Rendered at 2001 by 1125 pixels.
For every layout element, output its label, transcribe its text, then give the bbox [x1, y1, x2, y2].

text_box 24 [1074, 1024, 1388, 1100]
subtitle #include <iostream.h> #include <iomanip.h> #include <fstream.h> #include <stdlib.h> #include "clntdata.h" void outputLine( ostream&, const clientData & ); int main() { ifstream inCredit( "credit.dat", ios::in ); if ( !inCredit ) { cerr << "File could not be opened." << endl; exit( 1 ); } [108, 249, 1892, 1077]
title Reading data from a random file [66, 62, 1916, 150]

--

What the task requires:
Take the entries above and repeat them verbatim.

Answer for the task:
Rendered at 2001 by 1125 pixels.
For every layout element, output its label, transcribe its text, then give the bbox [x1, y1, x2, y2].

text_box 24 [1074, 1024, 1388, 1100]
subtitle #include <iostream.h> #include <iomanip.h> #include <fstream.h> #include <stdlib.h> #include "clntdata.h" void outputLine( ostream&, const clientData & ); int main() { ifstream inCredit( "credit.dat", ios::in ); if ( !inCredit ) { cerr << "File could not be opened." << endl; exit( 1 ); } [108, 249, 1892, 1077]
title Reading data from a random file [66, 62, 1916, 150]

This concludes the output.